22. Learned counsel for the appellant relied upon the decision of a learned Single Judge of this Court in New India Assurance Company Limited vs. Insurance Ombudsman (2016(2) KLT 926) in support of his contention that receipt or voucher signed and issued by a person stating that he has received the amount in full and final settlement of the claim cannot be considered as voluntarily made if he was in extreme financial distress and the insurance company was in a dominating position. This decision has no application to the facts of the present case. In the aforesaid decision, the copy of the report of the surveyor had not been given to the insured. It was a case in which the insured had agreed to settle without knowing about the survey and assessment of the loss. In that case, the insurer had also not denied financial distress of the insured. The aforesaid decision turns on its own facts and it has to confine to such facts.
23. When a contract has been fully performed, there is a discharge of the contract by performance, and the contract comes to an end. In regard to such a discharged contract, nothing remains - neither any right to seek performance nor any obligation to perform. Where one of the parties to the contract issues a full and final discharge voucher confirming that he has received the payment in full and final satisfaction of all claims, and he has no outstanding claim, that amounts to discharge of the contract by acceptance of performance and the party issuing the discharge voucher/receipt cannot thereafter make any fresh claim or revive any settled claim, unless he proves that he signed and issued the discharge voucher/receipt under vitiating circumstances.
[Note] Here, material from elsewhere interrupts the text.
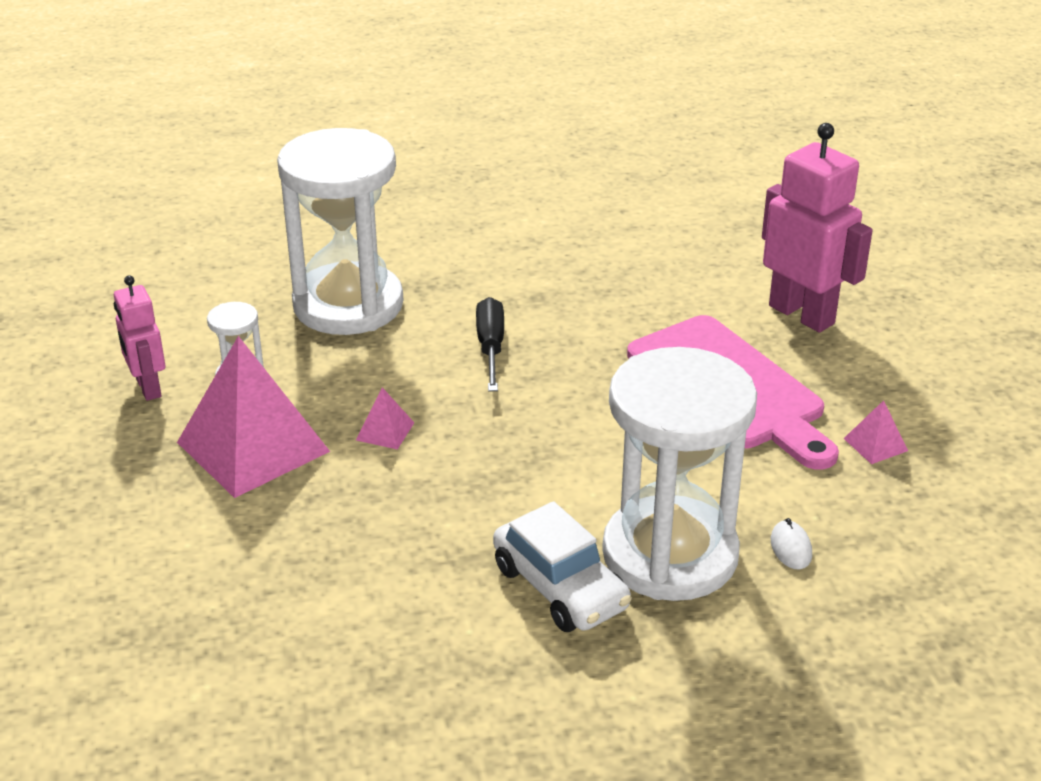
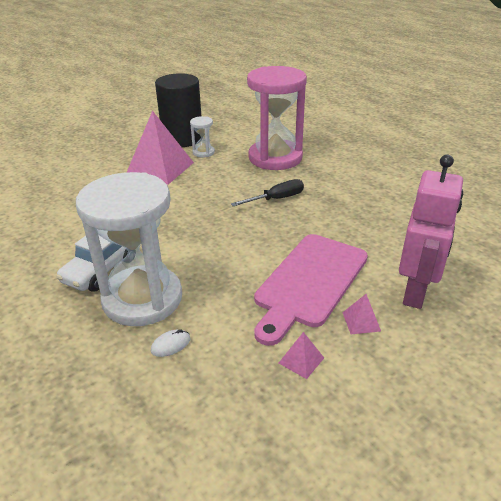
camera: 65 degrees right, 0 degrees up
pink robot [114,275,166,401] -> black cylinder [155,73,201,147]
white hourglass [277,128,403,335] -> pink hourglass [247,66,307,170]
pink pyramid [356,387,414,450] -> pink pyramid moved to [342,294,381,334]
Even if the claimant had agreed for settlement due to financial compulsions and commercial pressure or economic duress, if the decision to make a settlement was his free choice and if there was no coercion or compulsion by the insurer, the discharge voucher/receipt issued by him binds him (See National Insurance Company Limited v. M/s Boghara Polyfab Private Limited : AIR 2009 SC 170).
24. True, unreasonableness of an award is not a matter for consideration of the court in an application filed under Section 34(1) of the Act. The court cannot examine the reasonableness of the reasons given by the arbitrator. The court cannot reappreciate the evidence for the purpose of finding whether on the facts and circumstances, the award in question could have been made. But, when the award passed by the arbitrator is not based on any pleadings or evidence, and when it is perverse, the court can interfere. If the decision is based on no legal evidence or in coming to his conclusion, the arbitrator has taken into account irrelevant and extraneous considerations not germane to the resolution of the dispute, the award is perverse. It will be an affront to the law which cannot be overlooked. In O.N.G.C. Limited v. Garware Shipping Corporation Limited : AIR 2008 SC 456, the Apex Court has held that there is no proposition that the courts could be slow to interfere with the award of the arbitrator, even if the conclusions are perverse, and even when the very basis of the award is wrong. If the Court finds that the award is vitiated by gross perversity and consequently vitiated by patent illegality, the Court should not hesitate to invoke the power under S.34(2)(b)(ii) of the Act. When errors of finding of facts having a bearing on the dispute are patent and is easily demonstrable without the necessity of carefully weighing the evidence, interference with the award is possible on the ground of patent illegality.
25. In the instant case, the award of the arbitrator is patently illegal. His finding that the appellant issued the discharge voucher not voluntarily is based not on sufficient pleadings and proof especially regarding the financial distress of the appellant and the fraud played upon him by the insurance company. Therefore, we see no ground to interfere with the order of the learned Additional District Judge.
Accordingly, the appeal is dismissed. No costs.